Énergiquement voué à son rôle de stoïque supérieur à tous les événements, Marc-Aurèle resta cependant superstitieux. Il croyait aux songes, aux présages, aux interventions divines obtenues rituellement. Au moment d’affronter les Barbares, il pontifia avec solennité, lançant du côté de l’ennemi le javelot sacré, encore rouge du sang de la victime égorgée.

L’éloignement hautain qu’il affecta pour le Christianisme, provint surtout de l’influence qu’exercèrent sur son esprit timoré les railleries et les dénonciations formulées contre les Chrétiens. Fronton ne lui épargna, à ce sujet, aucune des calomnies colportées. Assez faible envers la populace pour se laisser bafouer publiquement au théâtre — où les écarts de l’impératrice Faustine et les ridicules de Marc-Aurèle étaient impunément étalés, — il abandonna, pour ainsi dire, à la volonté du peuple, pour en disposer, la secte des déclassés fidèles à Jésus.

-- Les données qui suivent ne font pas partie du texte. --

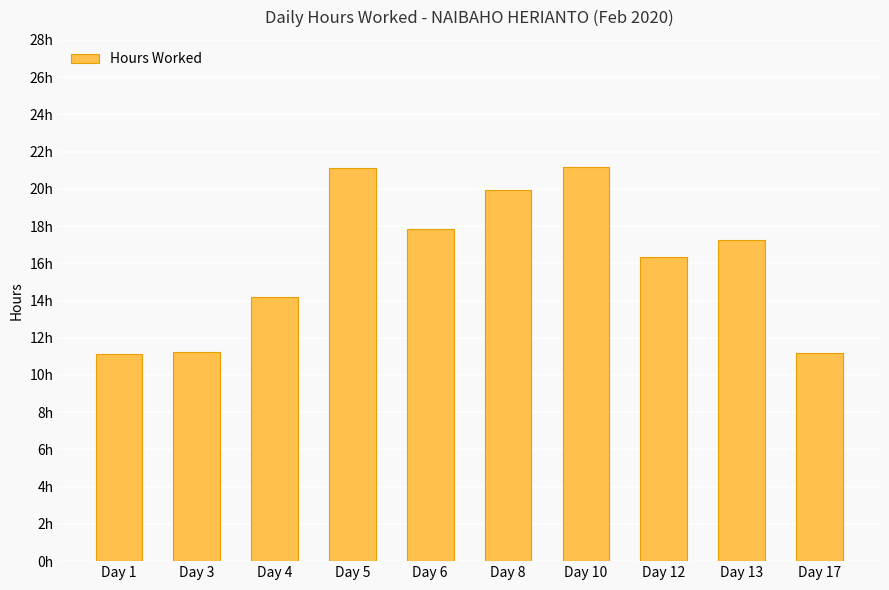

What is the ratio of the value at Day 12 to the value at Day 4?

1.1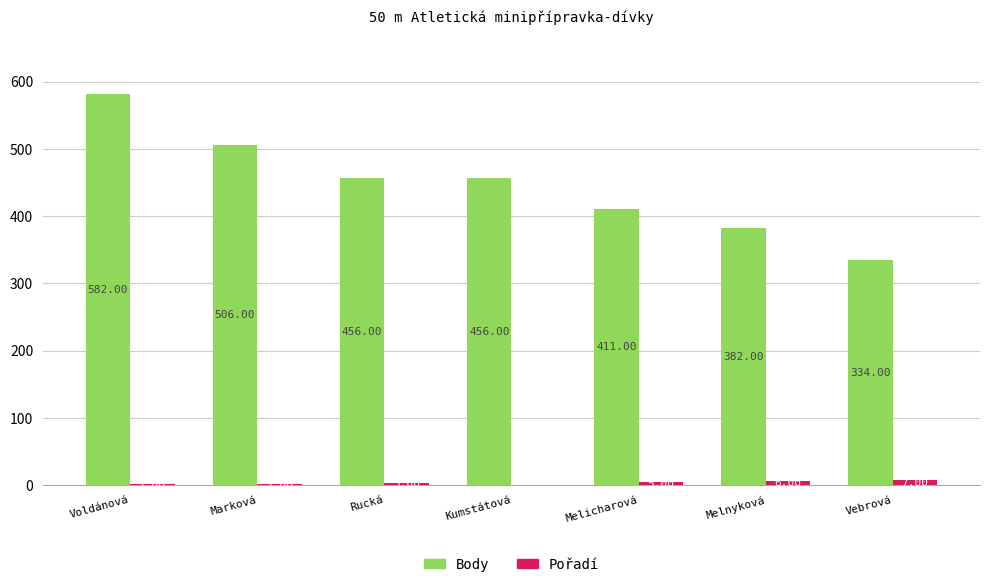

Is the value of Body at Marková greater than the value of Pořadí at Melnyková?

Yes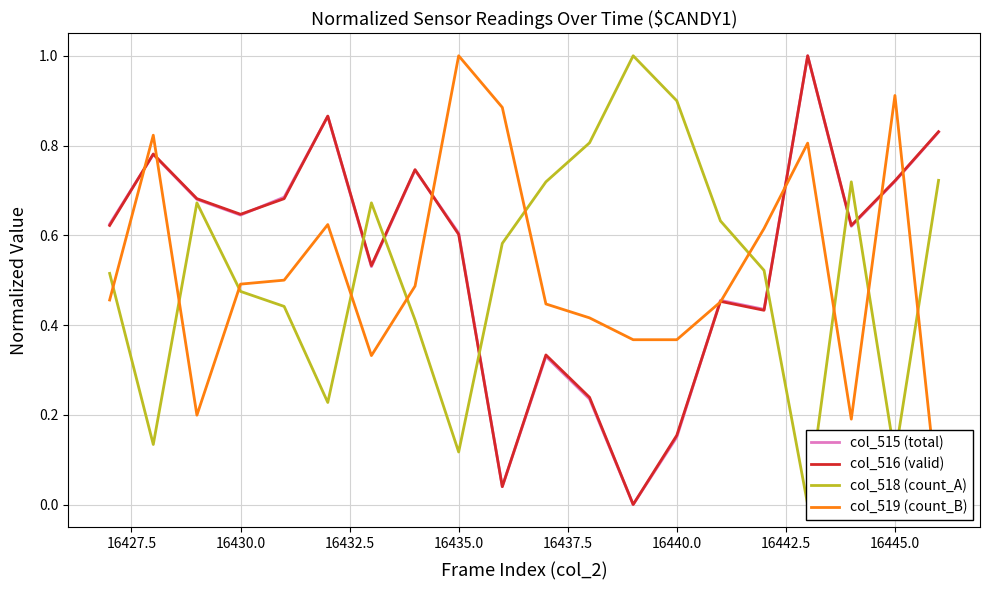

What is the average value of the col_516 (valid) series?

0.5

L’illustre évêque de Sardes, Méliton, écrivit à l’empereur pour lui reprocher d’édicter contre les Chrétiens des mesures qu’on ne se permettrait pas même contre des Barbares, le blâmant de céder ainsi au brigandage public. Marc-Aurèle accepta l’accusation avec humilité, invoqua la calme indulgence du philosophe, et ne fit rien. Et tandis qu’il terrorisait les Chrétiens, il dédiait un temple à la Bonté ? La délicatesse de son sentimentalisme l’empêchant d’assister aux spectacles dangereux, il faisait étendre des tapis pour amortir la chute possible des acrobates, moucheter les armes dont on se servait dans les jeux guerriers sur la scène ; mais il se rendait à l’amphithéâtre pour y présider aux abominables représentations sanglantes, parce que cela était une partie de la vie du peuple.

L’accablante tristesse des maîtres du, monde et leur calme cruauté s’expliquaient sans doute par le sentiment exact qu’ils avaient de l’inutilité de tout effort sur cette pente fatale où Rome glissait ; et en même temps, comme ils voulaient transmettre intact, tel qu’ils l’avaient reçu, le prestige de l’impériale majesté, dernière gloire et dernier espoir, une souveraine hypocrisie les soutenait. Le découragement perpétuel de Marc-Aurèle prouve qu’il eut conscience de l’échec du gouvernement des philosophes ; il en avait fait l’expérience démonstrative. C’est pourquoi, mourant, il désigna son fils Commode pour lui succéder, c’est-à-dire la tyrannie même, vivante ; car il connaissait bien ses enfants, de qui Fronton avait écrit : Ils ont, grâce aux dieux, la couleur de la santé et une bonne façon de crier. Le philosophe en agonie démentait par son choix toute son existence ; ce fut peut-être, quoique abominable, l’acte le plus courageux que Marc-Aurèle accomplit : Une tyrannie intelligente seule, en effet, eût été capable de sauver l’Empire.